* **TASK DETAILS**
The reply must consist of the complete listing, reproduced exactly, with no images included.

* **DATA SECTION**

┏━━

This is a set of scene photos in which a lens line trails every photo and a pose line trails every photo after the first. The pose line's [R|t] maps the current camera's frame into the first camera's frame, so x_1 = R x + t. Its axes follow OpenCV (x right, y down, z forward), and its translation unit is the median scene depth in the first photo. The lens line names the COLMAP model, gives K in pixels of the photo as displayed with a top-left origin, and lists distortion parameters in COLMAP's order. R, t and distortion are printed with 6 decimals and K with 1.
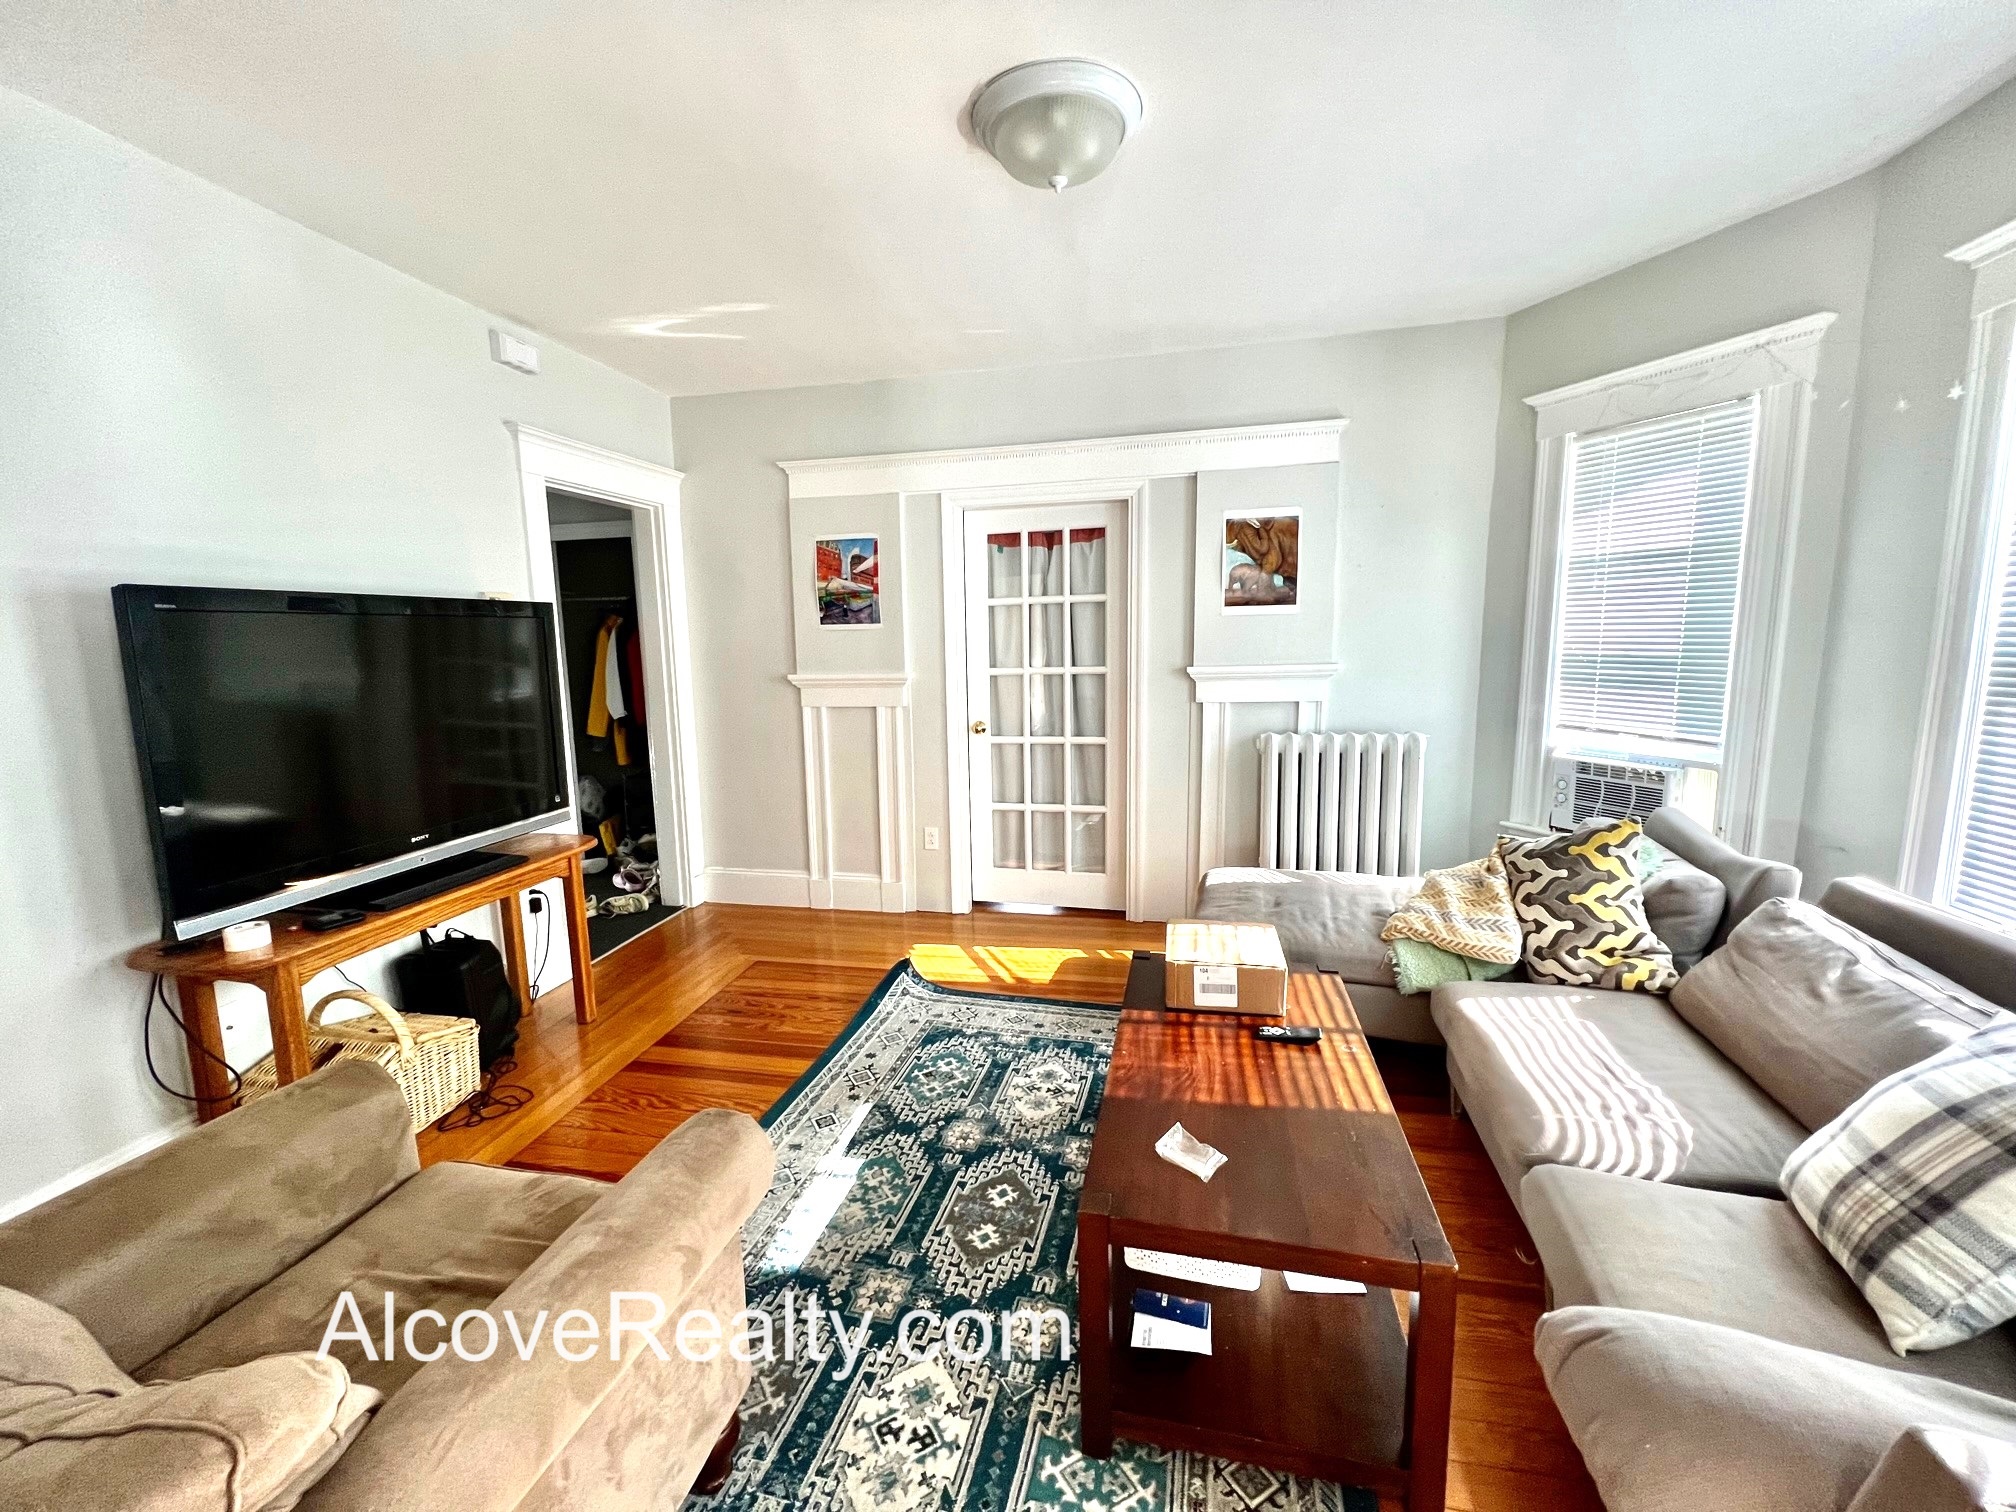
lens RADIAL K [[809.6, 0, 1001.3], [0, 809.6, 744.5], [0, 0, 1]] dist [0.001131, 0.000116]
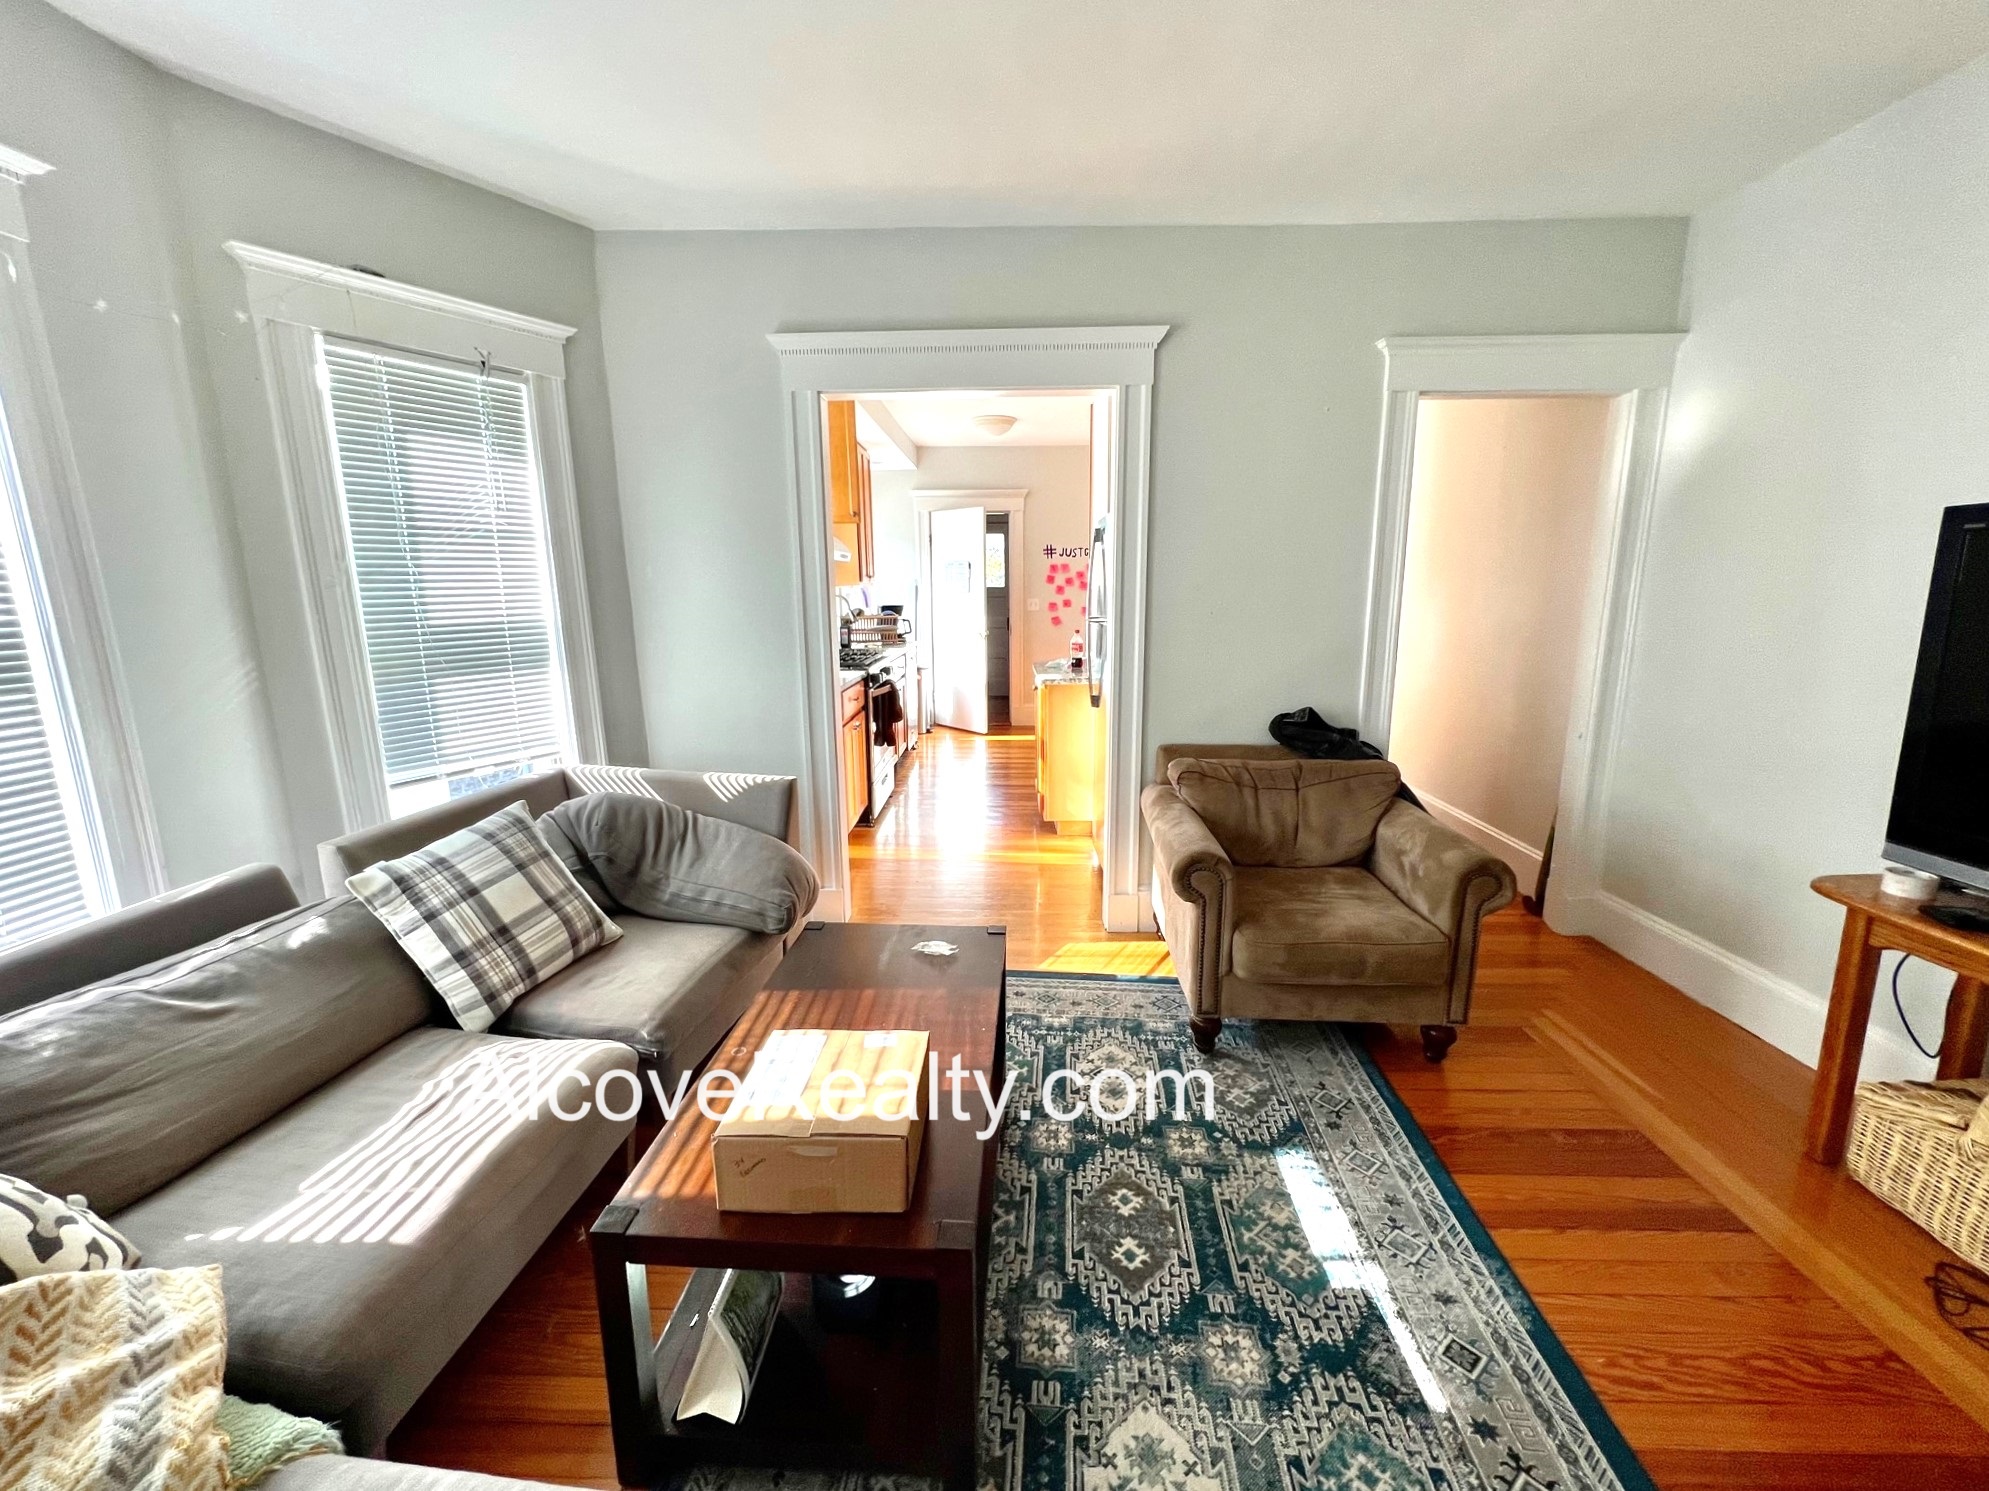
lens RADIAL K [[798.8, 0, 999.4], [0, 798.8, 752.8], [0, 0, 1]] dist [0.001131, 0.000116]
pose [[-0.982041, 0.061426, -0.178390, 0.257608], [-0.000094, 0.945358, 0.326035, -0.209991], [0.188669, 0.320196, -0.928374, 1.630384]]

┗━━

* **TASK OUTPUT**
This is a set of scene photos in which a lens line trails every photo and a pose line trails every photo after the first. The pose line's [R|t] maps the current camera's frame into the first camera's frame, so x_1 = R x + t. Its axes follow OpenCV (x right, y down, z forward), and its translation unit is the median scene depth in the first photo. The lens line names the COLMAP model, gives K in pixels of the photo as displayed with a top-left origin, and lists distortion parameters in COLMAP's order. R, t and distortion are printed with 6 decimals and K with 1.
lens RADIAL K [[809.6, 0, 1001.3], [0, 809.6, 744.5], [0, 0, 1]] dist [0.001131, 0.000116]
lens RADIAL K [[798.8, 0, 999.4], [0, 798.8, 752.8], [0, 0, 1]] dist [0.001131, 0.000116]
pose [[-0.982041, 0.061426, -0.178390, 0.257608], [-0.000094, 0.945358, 0.326035, -0.209991], [0.188669, 0.320196, -0.928374, 1.630384]]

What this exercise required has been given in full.